How we often wish we had a crystal ball and could look into the future! Especially in today’s turbulent times it would be fascinating to see how everything is going to go over the next few months and years. This applies just as much to a digital marketing agency as any other aspect of business or economic life.
Take, for example, the area of paid search and paid social advertising. Where is it headed? Imagine the advantage it would be to your digital marketing budget to be able to be confident of a sure fire strategy for success!
Well, we don’t have that proverbial crystal ball. But what we do have is some recent research that may help us! At the end of 2016, the State of Digital Advertising 2017 report created by ClickZ surveyed more than 500 digital advertisers around the world to discover how effectively paid search and social advertising are working for them, including what their future plans are in terms of targeting an increasingly mobile audience.
There are four particularly significant findings from the survey that have implications for the future of digital advertising.
1. Over a third of marketers struggle to replicate campaigns over multiple platforms
The multi channel and multi platform habits of customers can be a nightmare for marketers. Customers have the perfect right to visit different channels and devices as part of their journey from awareness to completion. But this means that marketers need to be able to consistently deliver their campaigns across these multiple media. 37% of marketers surveyed admitted to struggling with this but help is at hand. An increasing number of tools are coming onto the market which enable marketers to manage campaigns across a number of different publishers such as Google, Yahoo and Bing. This ability to cross publish is likely to make investment in search engines other than Google potentially more attractive.
2. Is Google unchallengeable?
Google currently has over 1 billion active monthly users, and commands 80% of US desktop search traffic. However, Bing is stepping up to the challenge! According to James Murray – project manager for Bing Ads – “Bing is bigger than you think”. Indeed, Bing does already take 23% of UK desktop market share – with 32 million searchers undertaking 900 million monthly searches.

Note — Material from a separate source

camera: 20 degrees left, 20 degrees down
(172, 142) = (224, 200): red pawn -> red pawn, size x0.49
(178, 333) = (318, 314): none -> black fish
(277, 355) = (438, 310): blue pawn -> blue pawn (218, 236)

An interesting analogy is that whilst Google is used interchangeably with the verb “search”, that will not necessarily hold Bing back any more than Hoover was able to restrict the phenomenal success of Dyson! One of the significant factors here is voice search ….
3. By 2020, half of all search queries are predicted to be voice queries
Voice search is evolving rapidly and is predicted to dominate searching by 2020. The nature of search will change to become more personalised and will be a three way flow between the searcher, the digital assistant – powered by the search engine, and the bot. Bing search powers Alexa and Siri, and also Microsoft’s Cortana – which is another factor in its confidence for the future. This new way of searching will also generate vast quantities of data, but it remains to be seen how much meaningful insight will be able to be drawn from this. A world of opportunity potentially beckons here – with James Murray insisting that “Data scientists will be the new rock stars”.

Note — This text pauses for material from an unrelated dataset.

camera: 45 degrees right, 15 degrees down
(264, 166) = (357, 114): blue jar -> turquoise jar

4. ROI on mobile paid search is set to increase
The State of Digital Advertising survey found that ROI is harder to get from mobile than it is from desktop. Whilst 59% of advertisers rated mobile advertising as either good or excellent for creating brand awareness, only 42% gave the same rating to the ROI from their mobile paid search – as compared with 54% good/excellent ratings with ROI from desktop paid search.
One suggestion to reduce this discrepancy is to continually seek to make the mobile journey more instant for customers. On a mobile device, users are looking for the easy option so for example adding click to call extensions on ads and landing pages allows searchers to call you directly. This can have a dramatic impact on ROI as it accelerates the progress of the prospect along the sales funnel. Back in 2013 Google found that 70% of mobile searches used click to call direct from their search results and that figure is bound to increase.
So, we may not have a crystal ball but hopefully have managed to give you some insight as to what potentially lies in the future for paid search and and paid social advertising. We will monitor these trends and will revisit this topic later this year to report back on progress and judge whether these predictions appear to be becoming reality.